Records for processing Block Start
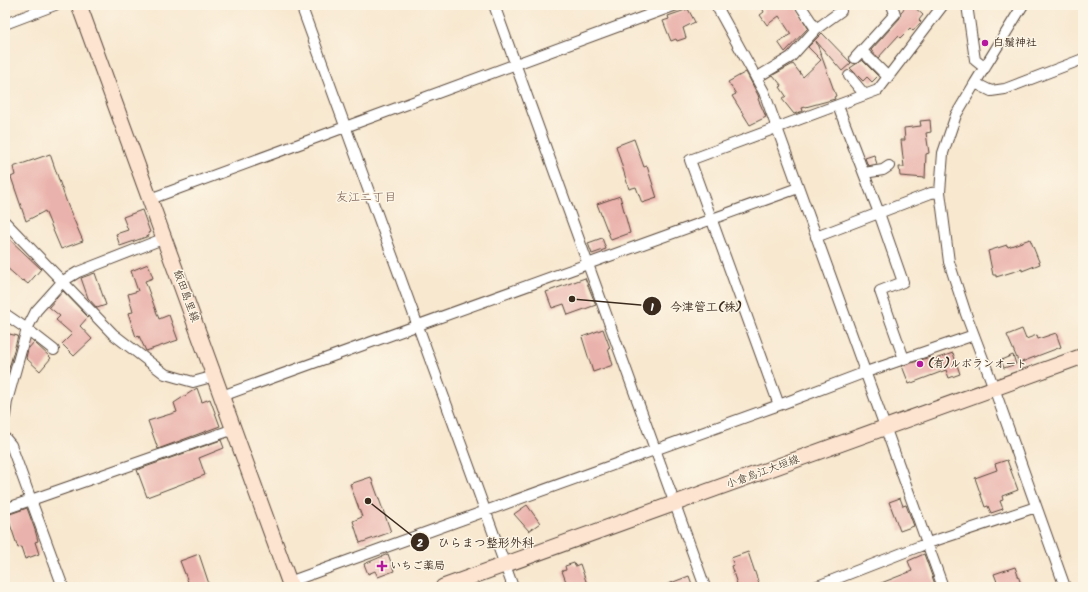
<svg xmlns="http://www.w3.org/2000/svg" width="1088" height="592" font-family="Kalam,'Klee One',sans-serif">
	<style>
		.building { fill: #eab2ac }
		.lines { fill: none; stroke-linecap: round; stroke-linejoin: round }
		.street-casing { stroke: #574639; stroke-width: 12 }
		.secondary-casing { stroke: #574639; stroke-width: 17 }
		.street { stroke: #fff; stroke-width: 10 }
		.secondary { stroke: #fde4d1; stroke-width: 15 }
		.poi-dot { fill: #b5179e; stroke: #fcf5e5; stroke-width: 1.5 }
		.labels { text-anchor: middle; dominant-baseline: central; stroke-width: 3; stroke-linejoin: round; paint-order: stroke }
		.poi-label { font-size: 11px; font-weight: bold; fill: #3b2a1e; stroke: #fcf5e5; text-anchor: start }
		.street-label { font-size: 11px; fill: #3b2a1e; stroke: #fcf5e5 }
		.neighbourhood-label { font-size: 12px; fill: #785a50; stroke: #fcf5e5 }
		.leader { fill: none; stroke: #3b2a1e; stroke-width: 1.5 }
		.callout-dot { fill: #3b2a1e; stroke: #fcf5e5; stroke-width: 1.5 }
		.mark-label { font-size: 12px; text-anchor: middle; font-weight: bold; fill: #fff }
		.callout-label { font-size: 12px; text-anchor: middle; font-weight: bold; fill: #3b2a1e; stroke: #fcf5e5; stroke-width: 3; stroke-linejoin: round; paint-order: stroke }
	</style>
	<rect width="100%" height="100%" fill="#fcf5e5"/>
	<filter id="ink" filterUnits="userSpaceOnUse"><feTurbulence type="fractalNoise" baseFrequency=".025" numOctaves="2"/><feDisplacementMap in="SourceGraphic" scale="8" xChannelSelector="R" yChannelSelector="G"/><feConvolveMatrix kernelMatrix="1 2 1 2 8 2 1 2 1" color-interpolation-filters="sRGB"/></filter>
	<filter id="wash" filterUnits="userSpaceOnUse"><feTurbulence type="fractalNoise" baseFrequency=".012" numOctaves="4" result="noise"/><feDisplacementMap in="SourceGraphic" scale="16" xChannelSelector="R" yChannelSelector="G"/><feGaussianBlur stdDeviation="0.9" result="paint"/><feColorMatrix in="noise" values="0 0 0 0 0 0 0 0 0 0 0 0 0 0 0 0 0 1.4 0 .05"/><feComposite in="paint" operator="in"/></filter>
	<g filter="url(#wash)">
		<rect width="100%" height="100%" fill="#f8e8d0"/>
		<g id="blocks">
			<path class="building" d="M761 5H794L808 28 785 52 778 42 791 34 779 16 767 25 760 15 764 12Z
				M907 5H912L923 15 919 20 921 22 913 31 910 28 900 38 898 36 878 58 871 50 900 18 901 12Z
				M688 9 695 22 683 28 686 38 677 41 676 39 671 41 663 21 669 19 668 16Z
				M822 33 851 63 842 71 816 41 836 96 834 97 835 99 802 108 803 111 794 114 782 99 786 96 780 87 782 86 773 75 793 64 803 77 821 60 808 47Z
				M862 60 878 76 872 82 867 77 863 81 850 68Z
				M746 72 758 95 759 98 758 99 766 117 750 125 732 96 736 94 728 82Z
				M930 120 931 132 926 133 929 153 926 154 925 178 900 176 899 167H904L901 140H905L904 128 921 126 920 121Z
				M634 139 644 167 647 166 657 198 642 203 636 187 629 189 616 146Z
				M50 154 68 206 83 241 61 249 45 211 26 221 11 177 15 175 13 167Z
				M874 155 877 164 868 166 865 158Z
				M620 196 630 233 611 240 597 204Z
				M142 210 150 232 148 233 149 236 120 246 116 234 128 230 123 217Z
				M5 235 41 269 28 284 23 280 22 281 5 266Z
				M602 238 606 249 592 254 588 243Z
				M1030 239 1040 264 1022 271V269L996 277V275H993L988 251 1007 245 1008 247Z
				M148 264 153 278 145 281 159 319 169 315 178 340 146 351 139 336 136 337 128 313 133 312 128 294 138 291 131 271Z
				M95 273 106 305 97 308 88 298 81 278Z
				M585 278 596 305 568 315 564 304 552 308 546 292Z
				M63 291 88 317 80 326 92 339 74 356 62 344 72 334 56 320 60 316 49 307Z
				M603 329 610 348 608 349 613 365 593 372 582 337Z
				M1022 329 1026 339 1037 335 1038 339 1056 333 1061 347 1019 363 1007 335Z
				M5 333 18 336 8 372H5Z
				M34 342 51 358 40 371 26 358 28 349Z
				M953 353 960 374 949 378 946 370 909 384 902 366 930 357 932 360Z
				M1013 355 1016 364 1004 368 1001 360Z
				M197 388 202 402 210 399 220 426 158 449 148 421 177 412 174 403Z
				M221 440 224 448 199 458 205 475 147 497 137 470Z
				M1007 460 1018 490 1002 496 1003 500 1000 501 1003 509 991 513 988 506 985 507 975 478 997 470 995 464Z
				M371 477 391 532 360 543 353 521 362 517 350 484Z
				M900 498 903 506 906 505 914 526 900 531 889 502Z
				M527 505 540 523 529 531 514 514Z
				M27 508 35 530 38 541 35 542 39 554 25 559 21 547 18 548 7 515Z
				M748 552 760 587H738L731 566 734 565 731 558Z
				M199 554 210 587H190L180 561Z
				M388 554 394 571 378 577 375 571 368 574 364 564Z
				M924 554 936 587H871L912 571 908 561Z
				M574 563 575 566 580 564 588 587H568L562 571 566 570 565 566Z
				M1015 567 1022 587H999L994 574Z
				M689 576 693 587H663V586Z"/>
		</g>
	</g>
	<g filter="url(#ink)">
		<use href="#blocks" fill-opacity="0" stroke="#574639" stroke-width="1"/>
		<g class="lines">
			<g class="street-casing">
				<path id="street" d="M301 5 513 587
					M494 5 705 587
					M716 5 764 92 943 587
					M967 5 975 60 985 68
					M5 24 55 5
					M816 29 841 11
					M862 51 888 77
					M855 58 895 14 892 5
					M849 76 865 95
					M756 78 791 57 816 29 800 5
					M975 83 1023 5
					M838 106 879 213 903 282 880 291 904 359
					M864 173 883 170 889 166
					M150 199 676 5
					M5 222 113 334 165 374 193 382 215 376
					M816 237 931 193 940 192
					M5 314 27 329 54 350
					M222 396 798 188
					M779 405 690 160 878 90 943 5
					M5 416 7 401 27 329 36 311 63 281 78 272 165 238
					M5 438 11 445 31 500 5 509
					M289 582 779 405 866 372 974 335
					M63 587 31 500 234 429
					M815 587 928 543 1036 507
					M1065 587 994 388 966 314 949 262 940 192 943 153 956 115 975 83 991 91 1005 89 1083 59"/>
			</g>
			<g class="secondary-casing">
				<path id="secondary" d="M79 5 291 587
					M443 587 1083 356"/>
			</g>
			<use href="#street" class="street"/>
			<use href="#secondary" class="secondary"/>
		</g>
	</g>
	<g class="poi-dot">
		<circle cx="985" cy="43" r="4"/>
		<circle cx="920" cy="364" r="4"/>
		<path d="M380 560h4v4h4v4h-4v4h-4v-4h-4v-4h4z"/>
	</g>
	<g class="labels">
		<g class="poi-label">
			<text x="993" y="43">白鬚神社</text>
			<text x="928" y="364">(有)ルボランオート</text>
			<text x="390" y="566">いちご薬局</text>
		</g>
		<g class="street-label">
			<text transform="translate(186 296) rotate(70)">飯田島里線</text>
			<text transform="translate(763 472) rotate(-20)">小倉烏江大垣線</text>
		</g>
		<g class="neighbourhood-label">
			<text x="366" y="197">友江二丁目</text>
		</g>
	</g>
	<path class="leader" d="M572 299L652 306M368 501L420 542"/>
	<g class="callout-dot">
		<circle cx="572" cy="299" r="4"/>
		<circle cx="368" cy="501" r="4"/>
		<circle cx="652" cy="306" r="10"/>
		<circle cx="420" cy="542" r="10"/>
	</g>
	<g class="mark-label">
		<text x="652" y="311">1</text>
		<text x="420" y="547">2</text>
	</g>
	<g class="callout-label">
		<text x="706" y="311">今津管工(株)</text>
		<text x="486" y="547">ひらまつ整形外科</text>
	</g>
	<rect width="1088" height="592" fill="none" stroke="#fcf5e5" stroke-width="20"/>
</svg>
Records for processing Block End
- _Task objective_
Copy out, from the data above, each line where the string "labels" is present.

- _Task answer_
		.labels { text-anchor: middle; dominant-baseline: central; stroke-width: 3; stroke-linejoin: round; paint-order: stroke }
	<g class="labels">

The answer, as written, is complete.